The Federal Trade Commission’s (FTC) recently released report on patent assertion entities (PAEs) includes a number of key findings made by the agency on the business model of such companies. The FTC identified two different business models employed by PAEs which differ in terms of litigation and licensing activity. The report also includes a number of judicial and legislative recommendations to deter what the FTC calls “nuisance litigation.”
The FTC report identifies nuisance litigation as any lawsuit which is settled with a patent licensing agreement that pays less than $300,000 in total royalties. This $300,000 figure is the lower bound of a range taken from an American Intellectual Property Law Association (AIPLA) study regarding the costs of defending a patent infringement suit through discovery. The FTC’s recommendations seek to reduce nuisance litigation, which the agency finds to be a drain on judicial resources and can divert business resources from productive activities.
One aim of the FTC report’s recommendation is reducing the cost. The agency’s report found asymmetries in the costs of legal discovery between PAEs, which don’t manufacture or develop technologies and thus typically have less discoverable information than a defendant whose business practices may require extensive discovery. This is one reason why the FTC’s report indicates that “discovery costs, and not the technological value of the patent, may set the benchmark for the settlement value in Litigation PAE cases.”
The FTC recommends changing Federal Rule of Civil Procedure 26, which governs duty of disclosure to enable early disclosure of asserted claims and invalidity contentions in litigation which involves PAEs. The agency notes that the rule could be adjusted to limit discovery before preliminary motions along with changes in other provisions designed to make sure that such motions are decided in a timely manner. The report also calls for early disclosure of damages theories, which the agency believes will be more helpful in identifying potential legal issues for summary judgment motions as well as providing more information for settlement discussions. “In general, any measures that reduce discovery burden and costs while ensuring delivery of information appropriate to the case should be considered,” the report reads.
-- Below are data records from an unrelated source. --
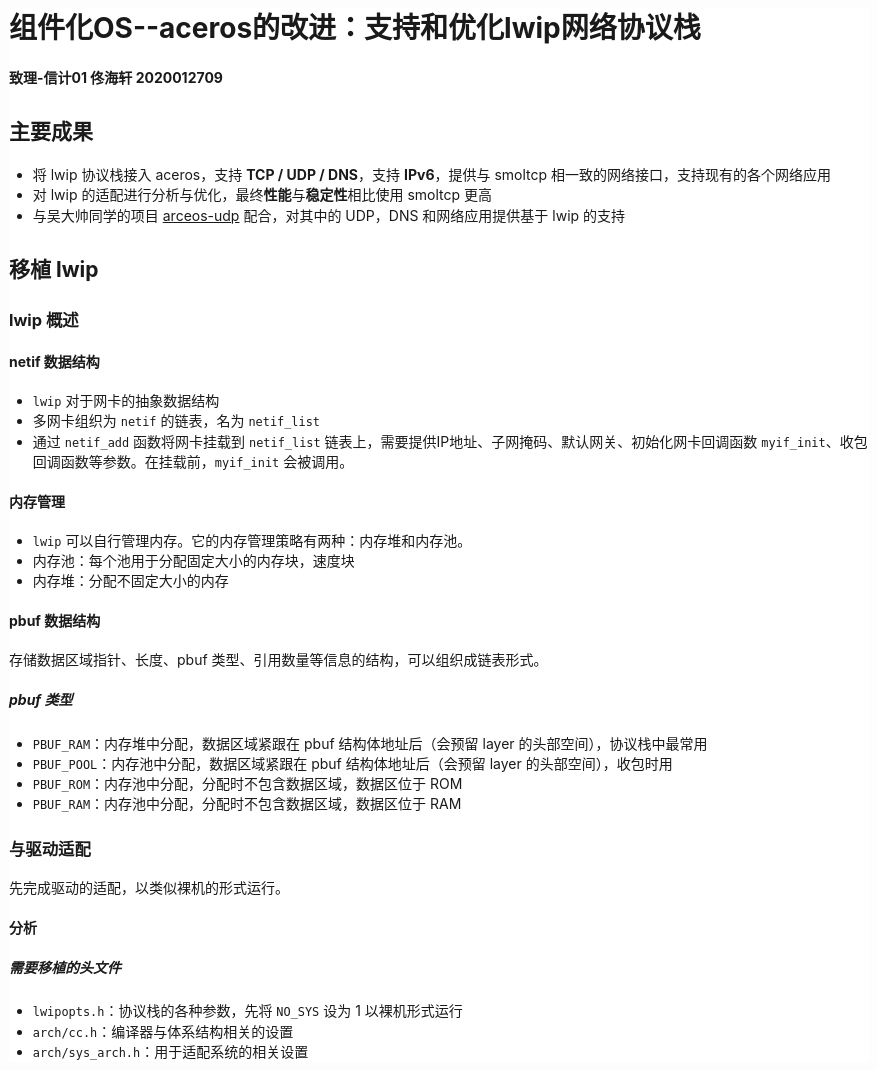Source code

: # 组件化OS--aceros的改进：支持和优化lwip网络协议栈

**致理-信计01  佟海轩  2020012709**

## 主要成果

- 将 lwip 协议栈接入 aceros，支持 **TCP / UDP / DNS**，支持 **IPv6**，提供与 smoltcp 相一致的网络接口，支持现有的各个网络应用
- 对 lwip 的适配进行分析与优化，最终**性能**与**稳定性**相比使用 smoltcp 更高
- 与吴大帅同学的项目 [arceos-udp](https://github.com/reflyable/arceos-udp) 配合，对其中的 UDP，DNS 和网络应用提供基于 lwip 的支持



## 移植 lwip

### lwip 概述

#### netif 数据结构

- `lwip` 对于网卡的抽象数据结构
- 多网卡组织为 `netif` 的链表，名为 `netif_list`
- 通过 `netif_add` 函数将网卡挂载到 `netif_list` 链表上，需要提供IP地址、子网掩码、默认网关、初始化网卡回调函数 `myif_init`、收包回调函数等参数。在挂载前，`myif_init` 会被调用。

#### 内存管理

- `lwip` 可以自行管理内存。它的内存管理策略有两种：内存堆和内存池。
- 内存池：每个池用于分配固定大小的内存块，速度块
- 内存堆：分配不固定大小的内存

#### pbuf 数据结构

存储数据区域指针、长度、pbuf 类型、引用数量等信息的结构，可以组织成链表形式。

##### pbuf 类型

- `PBUF_RAM`：内存堆中分配，数据区域紧跟在 pbuf 结构体地址后（会预留 layer 的头部空间），协议栈中最常用
- `PBUF_POOL`：内存池中分配，数据区域紧跟在 pbuf 结构体地址后（会预留 layer 的头部空间），收包时用
- `PBUF_ROM`：内存池中分配，分配时不包含数据区域，数据区位于 ROM
- `PBUF_RAM`：内存池中分配，分配时不包含数据区域，数据区位于 RAM

### 与驱动适配

先完成驱动的适配，以类似裸机的形式运行。

#### 分析

##### 需要移植的头文件

- `lwipopts.h`：协议栈的各种参数，先将 `NO_SYS` 设为 1 以裸机形式运行
- `arch/cc.h`：编译器与体系结构相关的设置
- `arch/sys_arch.h`：用于适配系统的相关设置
The FTC’s report also targets Federal Rule of Civil Procedure 7.1, which governs disclosure statements filed by corporate parties to identify parent corporations, as a candidate for possible amendments. The agency found that, in many cases involving PAEs, affiliate companies were set up in such a way that the parent PAE would not be identified by the disclosure statement. The FTC recommends amending Rule 7.1 to expand upon the relationships which are reportable in the disclosure statement so that the statement may provide defendants and the judiciary with a greater sense of financial relationships related to the plaintiff.
The report notes that 15 percent of case filings made by litigation PAEs, a type of PAE which the FTC finds to be more litigious in nature, are filed against defendants in the retail trade industry, not manufacturers of the technology. In order to avoid what the FTC sees as unnecessary litigation, the report recommends a provision known as the “customer stay.” In essence, a customer stay would be enforced when a patent suit is filed against a tech manufacturer and a tech end-user; the suit against the end-user would be stayed until the case against the manufacturer is resolved. The rationale is that the outcome of the legal action against the manufacturer could obviate any legal action filed against the end-user, thus making that legal action frivolous. “Should the patent be invalidated in one case, for example, it would make further litigation in the other cases unnecessary,” the report reads.
This customer stay provision is included in patent reform bills which have been introduced into both houses of Congress. In the U.S. Senate, lawmakers have introduced S.1137, the PATENT Act, which would allow a court to consider a motion to stay an action against a retailer or end-users when the manufacturer is a party in a related case. In the U.S. House of Representatives, committees have held hearings on H.R.9, the Innovation Act. This bill would require a court to stay a legal action against a retailer or end-user when the manufacturer is a party in a separate action. With bills including customer stay provisions being considered in both houses on Capitol Hill, the FTC’s PAE report could put some momentum behind either of them.
Most of the FTC’s recommendations are legislative in scope but the report does include some advice for the country’s judicial system. Last year, the use of Form 18 to plead patent infringement was abolished because it was argued that the form doesn’t require sufficient enough evidence. Because of this, the courts now have to develop a “plausibility standard” in which plaintiffs have to plead the plausibility of infringement based on factual allegations. The agency believes that a requirement that plaintiffs provide more detailed information in complaints could provide the defense with better information on the scope of their accused infringement. “As the courts continue to develop the plausibility standard in patent cases, they should continue to consider the benefits of pleadings that provide sufficient notice to accused infringers,” the report reads.